> [Task description]:
Count the lines in the listing below that contain the string "name", treating uppercase and lowercase as different, and give only the number.

> [Exercise materials]:
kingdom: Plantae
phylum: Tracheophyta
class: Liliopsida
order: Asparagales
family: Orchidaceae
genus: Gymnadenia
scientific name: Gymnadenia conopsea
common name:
...
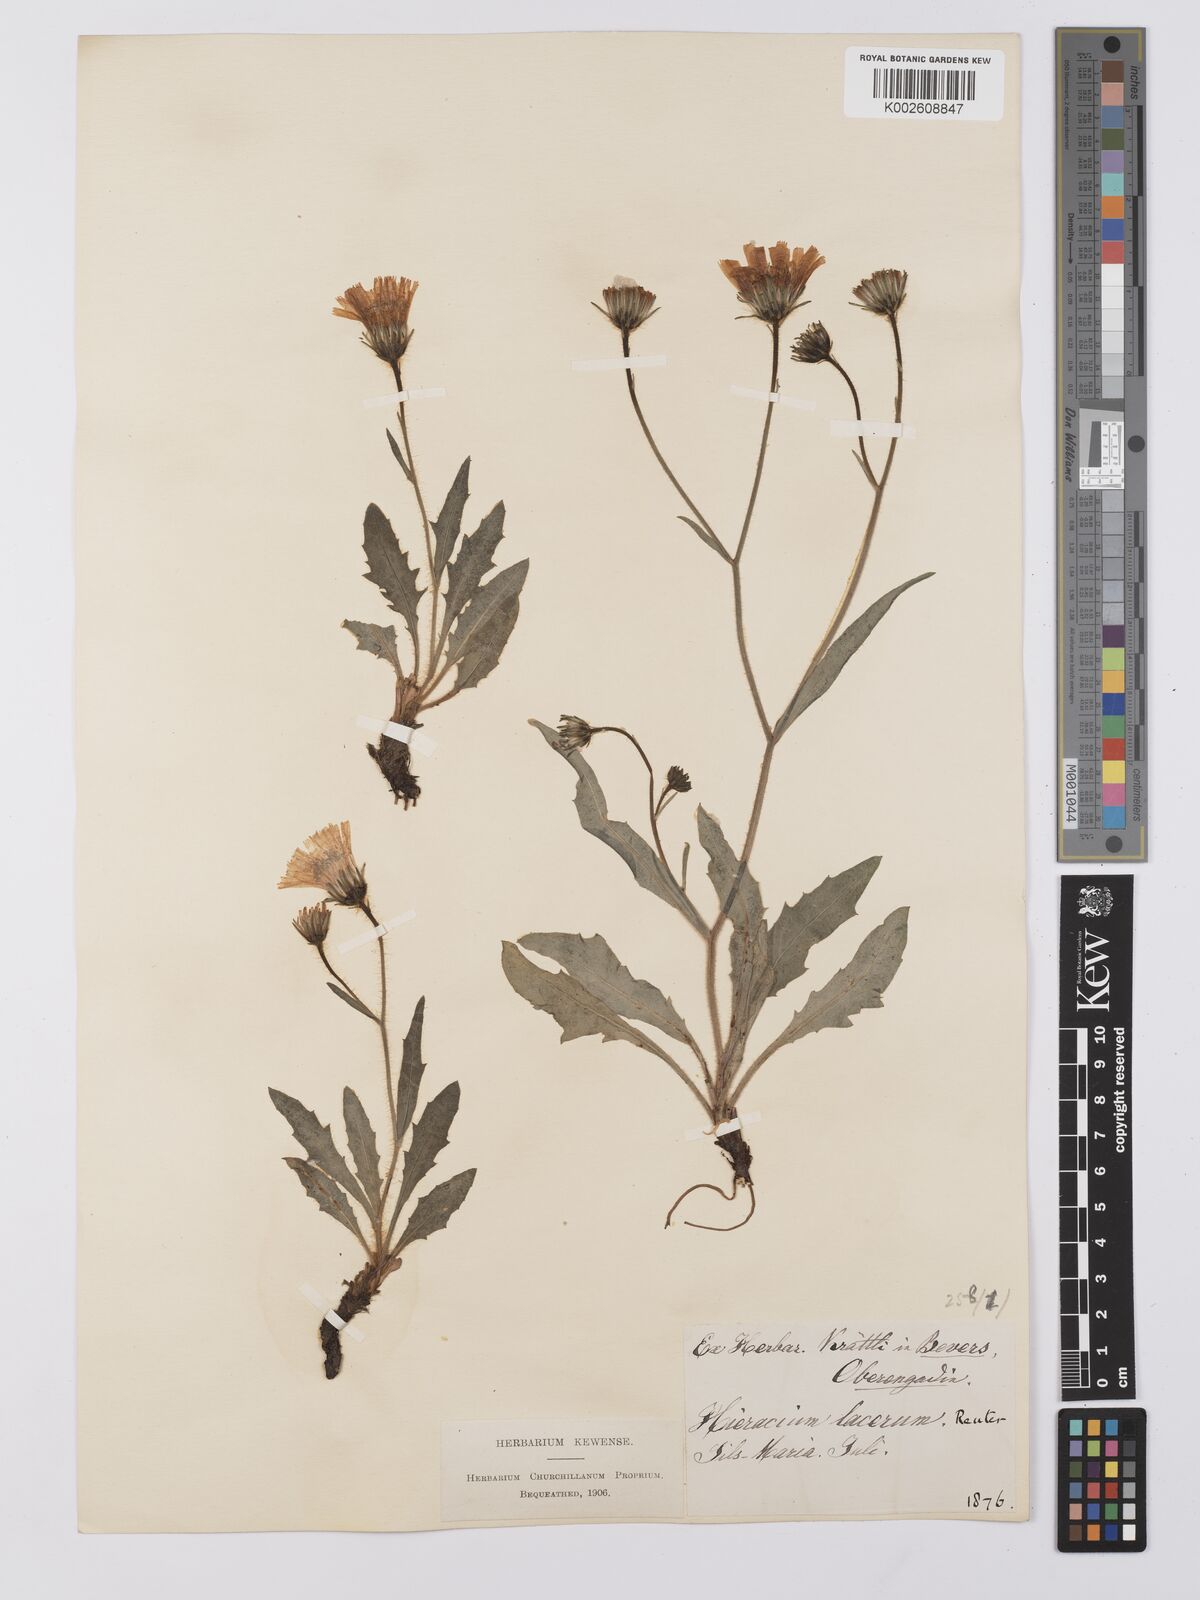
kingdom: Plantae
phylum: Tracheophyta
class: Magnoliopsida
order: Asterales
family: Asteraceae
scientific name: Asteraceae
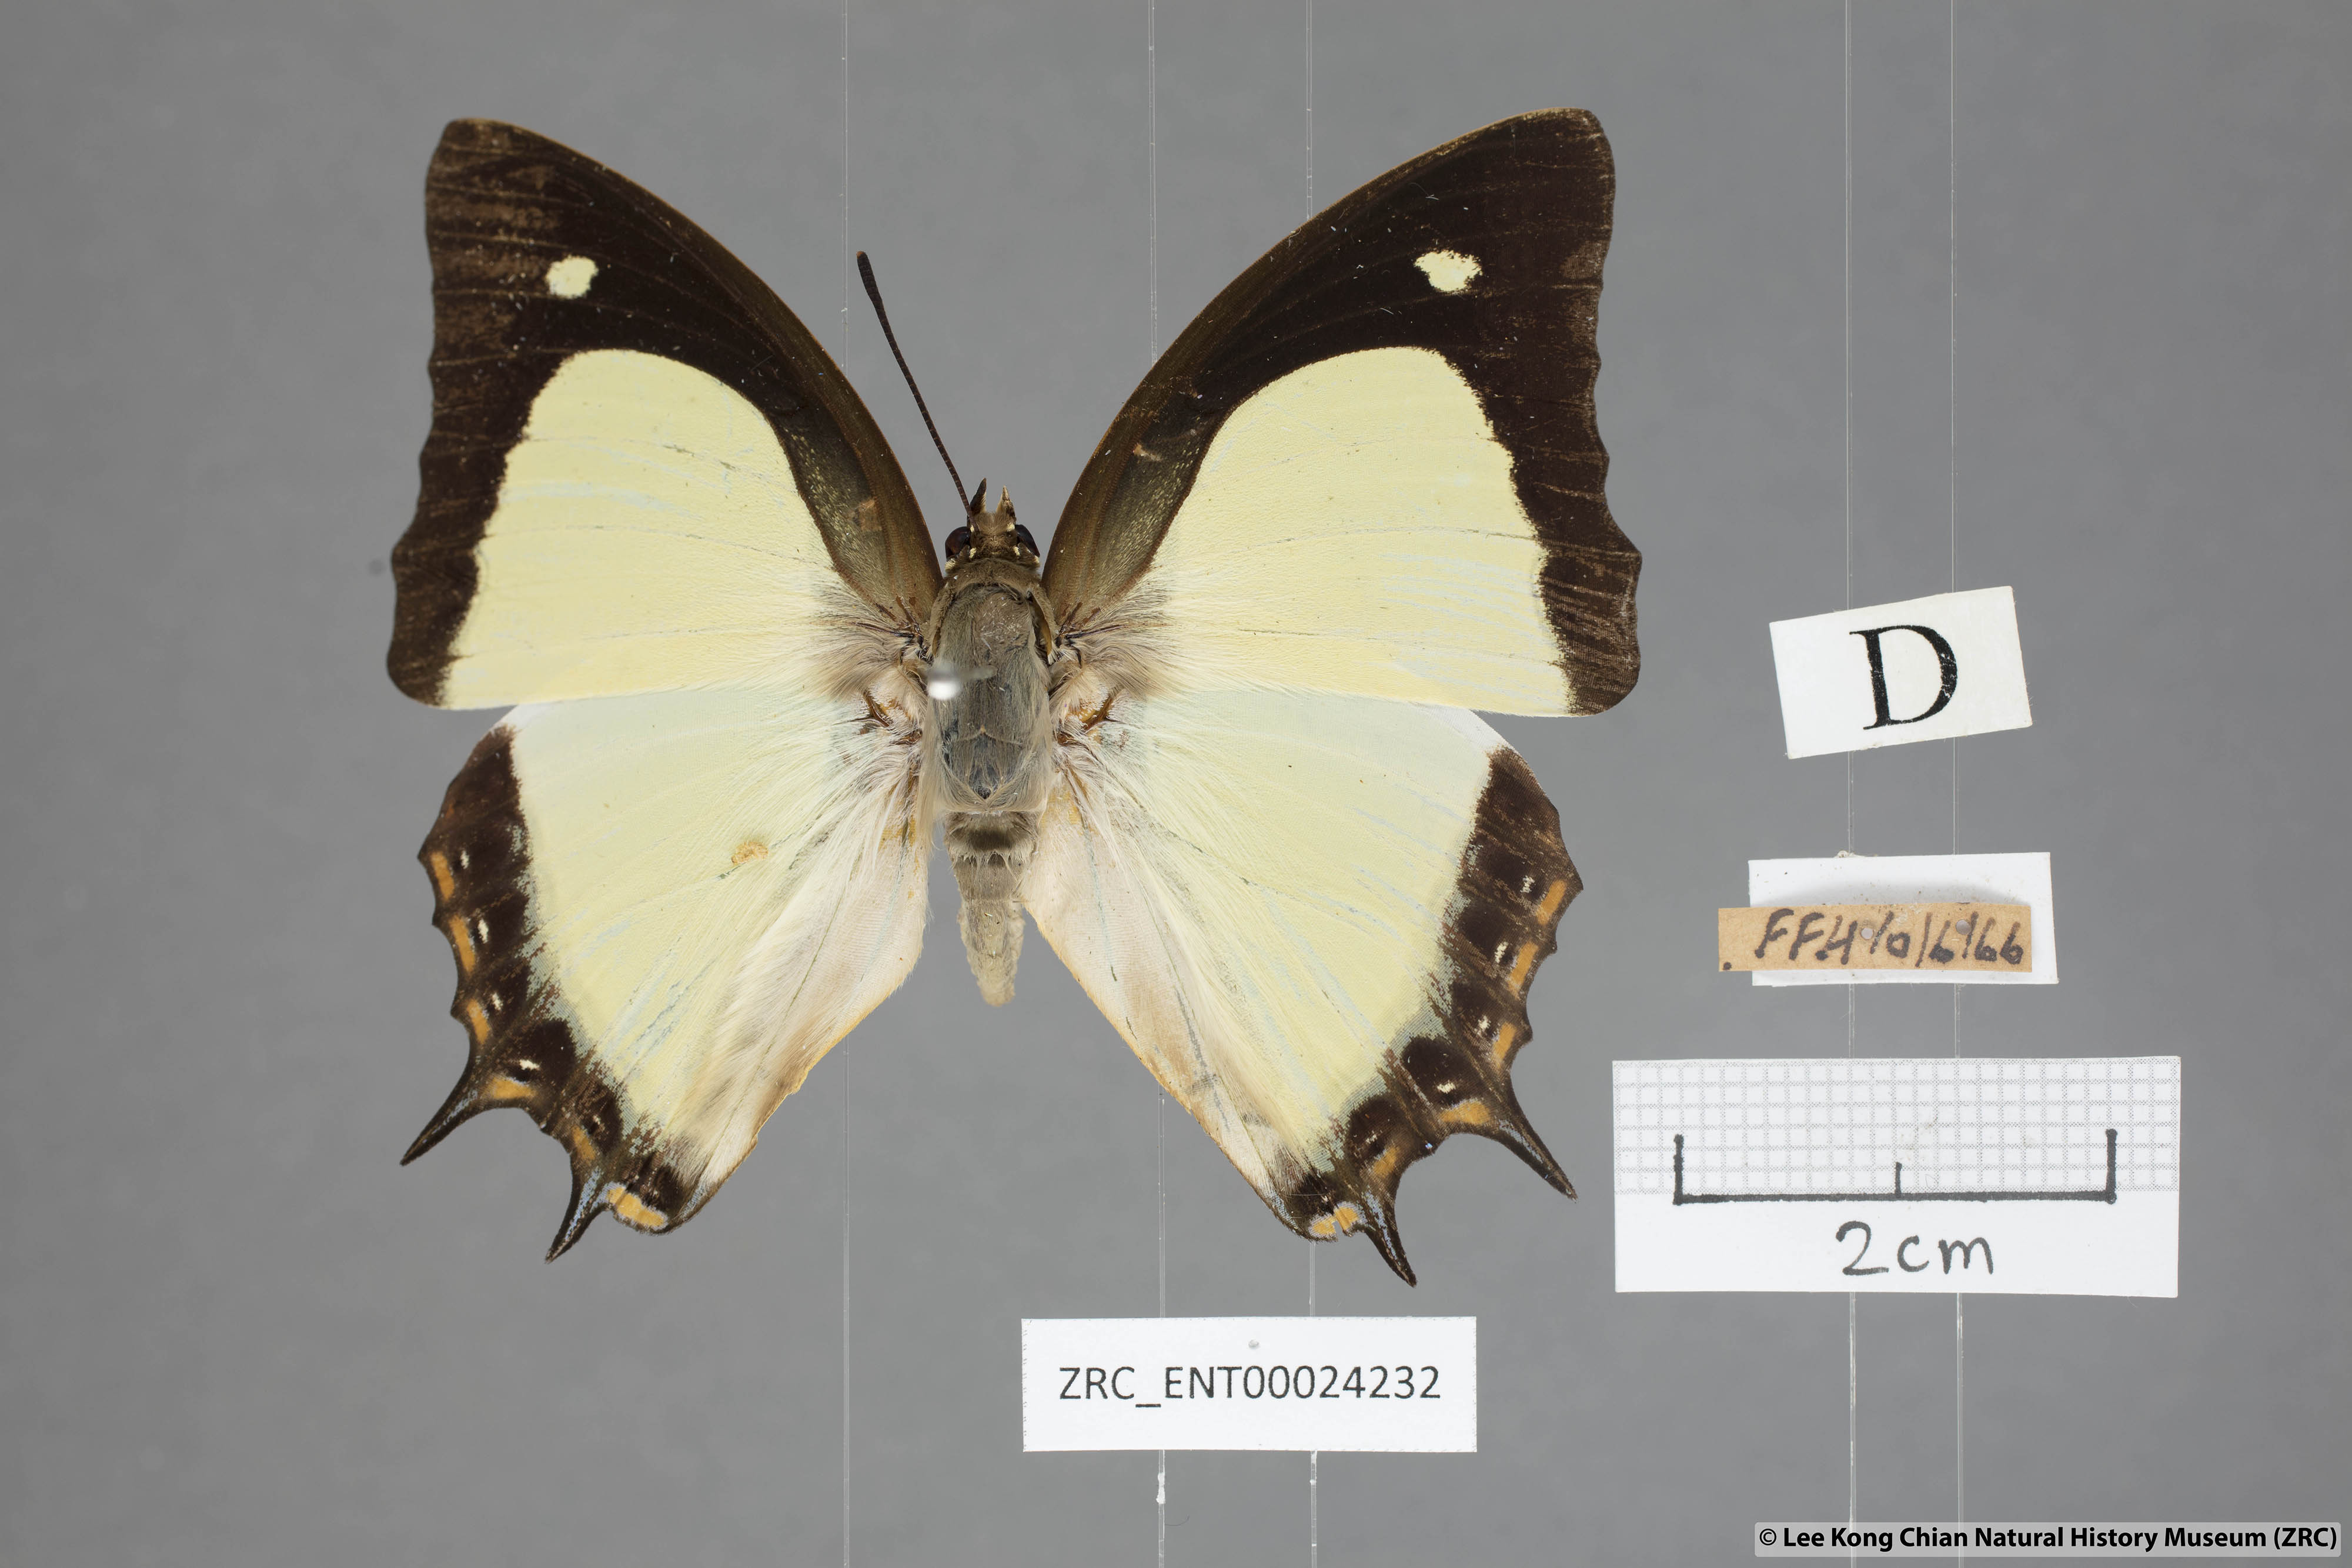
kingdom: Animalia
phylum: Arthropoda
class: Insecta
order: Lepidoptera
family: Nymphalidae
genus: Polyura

> [The output]:
3